++++ Provided passage ++++

In 2019 I started Beo Art Studio. Portraits in pencil and oil paintings, murals, live event painting, SFX makeup, fabric art. Over the years I've been exhibited at FAME 2022, 2023, and 2025, painted a feature wall mural at Doncont Hotel Yenagoa, and done installations at Silhouette Fitness Centre in Yenagoa. Art has been my full business and not a hobby.

And the question I kept hearing from clients, more than any other question, was this: "Can I see what it will look like first?"

The Question That Started Everything

It makes complete sense when you think about it. A portrait commission is personal. The client is going to live with this piece. They're going to frame, gift or hang it somewhere that matters. They want to feel confident before they pay.

I could show them my portfolio. I could describe the process, explain how charcoal creates depth differently from pencil, walk them through what to expect. But until they could see their own face in the style they were considering, there was always a gap. A moment of faith they had to take without quite enough information.

I wanted to close that gap.

How I Already Solved It for Murals

For my mural work, I'd already built a solution. The Mural Visualizer tool on Beo Art Studio lets me upload a photo of a wall space and show a client exactly what their mural would look like on their actual wall before paint goes on it. It changed how I sell mural commissions completely. The conversation goes from "trust me" to "here's what you're getting"  and that shift is everything in a creative services business.

++++

Instruction A:
Copy the entries word for word, from their very first line through the line that contains "MATLAB-Tool für di", including both ends.

++++ Records for processing ++++

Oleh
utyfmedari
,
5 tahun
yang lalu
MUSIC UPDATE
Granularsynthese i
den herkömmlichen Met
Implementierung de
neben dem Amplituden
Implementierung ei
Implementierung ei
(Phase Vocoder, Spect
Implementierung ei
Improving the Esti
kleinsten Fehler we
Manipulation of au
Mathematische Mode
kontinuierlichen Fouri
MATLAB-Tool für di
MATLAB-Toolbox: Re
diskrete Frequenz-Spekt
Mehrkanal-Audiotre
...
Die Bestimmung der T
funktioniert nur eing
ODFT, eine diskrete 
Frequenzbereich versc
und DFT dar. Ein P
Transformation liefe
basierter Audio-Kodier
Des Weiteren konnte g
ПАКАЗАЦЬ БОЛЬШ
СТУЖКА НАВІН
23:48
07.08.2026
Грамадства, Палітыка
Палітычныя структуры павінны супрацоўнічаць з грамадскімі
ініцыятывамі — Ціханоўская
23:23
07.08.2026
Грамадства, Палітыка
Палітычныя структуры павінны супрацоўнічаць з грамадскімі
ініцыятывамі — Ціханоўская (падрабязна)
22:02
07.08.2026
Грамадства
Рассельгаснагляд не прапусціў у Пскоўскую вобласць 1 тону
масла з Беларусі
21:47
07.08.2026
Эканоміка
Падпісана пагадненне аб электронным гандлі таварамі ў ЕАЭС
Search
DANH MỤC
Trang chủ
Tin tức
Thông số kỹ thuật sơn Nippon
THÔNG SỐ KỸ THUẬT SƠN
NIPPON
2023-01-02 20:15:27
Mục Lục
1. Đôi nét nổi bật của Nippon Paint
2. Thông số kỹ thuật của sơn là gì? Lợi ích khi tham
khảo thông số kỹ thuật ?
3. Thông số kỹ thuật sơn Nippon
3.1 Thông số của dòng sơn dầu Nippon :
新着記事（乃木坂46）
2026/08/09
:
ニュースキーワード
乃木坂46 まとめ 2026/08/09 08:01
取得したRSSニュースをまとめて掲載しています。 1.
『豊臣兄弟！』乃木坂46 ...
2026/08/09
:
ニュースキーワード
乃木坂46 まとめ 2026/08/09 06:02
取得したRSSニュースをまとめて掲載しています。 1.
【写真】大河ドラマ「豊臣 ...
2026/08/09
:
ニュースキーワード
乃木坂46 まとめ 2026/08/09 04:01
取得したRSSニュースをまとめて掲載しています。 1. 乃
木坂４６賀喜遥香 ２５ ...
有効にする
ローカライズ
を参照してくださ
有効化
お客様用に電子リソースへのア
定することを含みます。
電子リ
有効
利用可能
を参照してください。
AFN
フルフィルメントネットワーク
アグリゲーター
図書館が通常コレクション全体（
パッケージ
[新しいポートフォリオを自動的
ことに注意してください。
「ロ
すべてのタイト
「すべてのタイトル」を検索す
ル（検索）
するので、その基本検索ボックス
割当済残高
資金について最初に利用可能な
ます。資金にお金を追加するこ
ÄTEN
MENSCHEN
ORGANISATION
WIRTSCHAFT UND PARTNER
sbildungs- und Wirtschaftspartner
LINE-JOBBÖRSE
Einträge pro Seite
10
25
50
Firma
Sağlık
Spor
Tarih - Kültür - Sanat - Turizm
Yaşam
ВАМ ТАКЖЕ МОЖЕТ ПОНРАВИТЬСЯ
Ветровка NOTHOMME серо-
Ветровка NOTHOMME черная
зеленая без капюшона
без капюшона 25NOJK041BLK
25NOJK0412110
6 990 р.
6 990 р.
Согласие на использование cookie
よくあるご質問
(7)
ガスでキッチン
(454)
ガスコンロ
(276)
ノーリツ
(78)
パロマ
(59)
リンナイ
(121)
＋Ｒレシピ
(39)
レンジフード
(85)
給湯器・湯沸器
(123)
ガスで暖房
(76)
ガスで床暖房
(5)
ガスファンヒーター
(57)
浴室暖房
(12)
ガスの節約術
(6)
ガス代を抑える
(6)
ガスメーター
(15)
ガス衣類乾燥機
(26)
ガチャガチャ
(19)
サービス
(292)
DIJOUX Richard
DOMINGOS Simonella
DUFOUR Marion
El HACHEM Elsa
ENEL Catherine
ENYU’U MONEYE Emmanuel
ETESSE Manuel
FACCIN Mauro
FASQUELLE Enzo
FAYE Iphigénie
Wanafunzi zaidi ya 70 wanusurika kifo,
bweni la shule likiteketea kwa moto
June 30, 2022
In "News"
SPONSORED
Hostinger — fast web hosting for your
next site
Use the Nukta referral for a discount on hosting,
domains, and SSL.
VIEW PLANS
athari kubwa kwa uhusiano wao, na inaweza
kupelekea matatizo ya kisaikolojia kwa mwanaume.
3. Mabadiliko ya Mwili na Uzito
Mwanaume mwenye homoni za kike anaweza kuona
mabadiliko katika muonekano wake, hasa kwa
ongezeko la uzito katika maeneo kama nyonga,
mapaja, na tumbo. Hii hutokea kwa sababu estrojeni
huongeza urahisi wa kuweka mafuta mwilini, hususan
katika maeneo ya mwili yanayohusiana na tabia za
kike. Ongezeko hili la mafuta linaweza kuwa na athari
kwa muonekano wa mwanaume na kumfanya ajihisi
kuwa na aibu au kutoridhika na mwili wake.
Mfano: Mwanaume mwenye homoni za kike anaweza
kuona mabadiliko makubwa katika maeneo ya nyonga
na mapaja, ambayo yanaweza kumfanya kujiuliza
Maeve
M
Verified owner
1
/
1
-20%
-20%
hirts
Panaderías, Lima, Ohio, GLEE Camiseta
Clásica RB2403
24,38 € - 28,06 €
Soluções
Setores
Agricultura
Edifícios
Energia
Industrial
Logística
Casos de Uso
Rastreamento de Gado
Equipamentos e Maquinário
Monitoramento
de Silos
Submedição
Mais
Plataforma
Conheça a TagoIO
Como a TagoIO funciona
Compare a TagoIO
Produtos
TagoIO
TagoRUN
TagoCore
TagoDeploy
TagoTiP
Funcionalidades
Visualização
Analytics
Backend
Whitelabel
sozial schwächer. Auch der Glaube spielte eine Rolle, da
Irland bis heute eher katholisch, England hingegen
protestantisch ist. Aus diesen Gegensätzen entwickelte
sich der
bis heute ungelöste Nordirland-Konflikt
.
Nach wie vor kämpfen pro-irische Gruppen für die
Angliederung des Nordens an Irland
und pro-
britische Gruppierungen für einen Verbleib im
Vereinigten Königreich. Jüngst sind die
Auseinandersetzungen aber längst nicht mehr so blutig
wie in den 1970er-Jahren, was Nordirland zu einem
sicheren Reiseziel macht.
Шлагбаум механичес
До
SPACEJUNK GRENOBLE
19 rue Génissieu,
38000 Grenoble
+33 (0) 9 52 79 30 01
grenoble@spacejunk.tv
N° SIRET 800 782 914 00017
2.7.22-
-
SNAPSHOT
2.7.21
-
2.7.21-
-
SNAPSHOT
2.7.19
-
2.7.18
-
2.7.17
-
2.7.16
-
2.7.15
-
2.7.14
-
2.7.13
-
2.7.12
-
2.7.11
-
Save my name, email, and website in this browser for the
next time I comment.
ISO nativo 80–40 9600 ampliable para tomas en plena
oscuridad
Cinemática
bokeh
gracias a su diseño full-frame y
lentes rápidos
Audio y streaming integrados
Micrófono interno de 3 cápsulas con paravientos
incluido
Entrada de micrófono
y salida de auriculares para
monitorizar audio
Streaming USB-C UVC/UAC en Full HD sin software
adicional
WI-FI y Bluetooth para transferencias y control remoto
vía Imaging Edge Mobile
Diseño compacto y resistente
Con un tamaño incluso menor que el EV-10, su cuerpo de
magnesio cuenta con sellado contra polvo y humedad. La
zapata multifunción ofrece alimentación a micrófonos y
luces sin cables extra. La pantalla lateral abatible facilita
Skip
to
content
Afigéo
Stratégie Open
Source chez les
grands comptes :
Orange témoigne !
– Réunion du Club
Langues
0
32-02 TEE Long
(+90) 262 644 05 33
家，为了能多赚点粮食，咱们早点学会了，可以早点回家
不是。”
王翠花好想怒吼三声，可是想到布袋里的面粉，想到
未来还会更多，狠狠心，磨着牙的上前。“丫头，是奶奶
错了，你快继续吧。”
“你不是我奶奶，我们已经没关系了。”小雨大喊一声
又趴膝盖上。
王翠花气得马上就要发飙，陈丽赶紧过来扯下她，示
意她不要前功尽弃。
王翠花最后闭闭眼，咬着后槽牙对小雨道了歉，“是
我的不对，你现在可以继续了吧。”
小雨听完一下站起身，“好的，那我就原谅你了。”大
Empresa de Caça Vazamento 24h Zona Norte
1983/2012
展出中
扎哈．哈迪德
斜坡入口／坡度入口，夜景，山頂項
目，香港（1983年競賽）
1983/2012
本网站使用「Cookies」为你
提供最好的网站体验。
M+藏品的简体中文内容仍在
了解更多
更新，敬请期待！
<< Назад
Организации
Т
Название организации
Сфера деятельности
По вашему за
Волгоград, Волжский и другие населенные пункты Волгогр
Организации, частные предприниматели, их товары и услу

++++

Instruction B:
Carry the Beo Art Studio account forward from its last sentence.

Response area A:
Oleh
utyfmedari
,
5 tahun
yang lalu
MUSIC UPDATE
Granularsynthese i
den herkömmlichen Met
Implementierung de
neben dem Amplituden
Implementierung ei
Implementierung ei
(Phase Vocoder, Spect
Implementierung ei
Improving the Esti
kleinsten Fehler we
Manipulation of au
Mathematische Mode
kontinuierlichen Fouri
MATLAB-Tool für di

Response area B:
I wanted the same thing for portrait work. A tool that could take a client's photo and show them quickly and convincingly, what their commissioned piece might look like in whatever style they were considering.

What I found when I looked for that tool was that it didn't exist the way I needed it to.

What I Tested and Why It Wasn't Enough

I went through everything I could find. Canva's sketch effects are templated, useful for social graphics, not for portrait previewing. The output doesn't look like the person in any meaningful way, it looks like a photo with a filter on it. A client looking at that wouldn't feel confident about a commission, they'd feel confused.

The preset-based converters, and there are dozens of them, mostly share the same core problem: upload your face, get back a face that's approximately like yours but not exactly like yours. As a portrait artist who spends hours studying faces, I could see it immediately. If a tool can't maintain accurate character consistency, it can't serve as a commission preview. It would create more uncertainty, not less.

None of them had a prompt field that lets you say anything about what you wanted. You uploaded, you received, you accepted. For a creative preview tool that's completely backwards, the whole point is to explore possibilities, not receive a fixed output.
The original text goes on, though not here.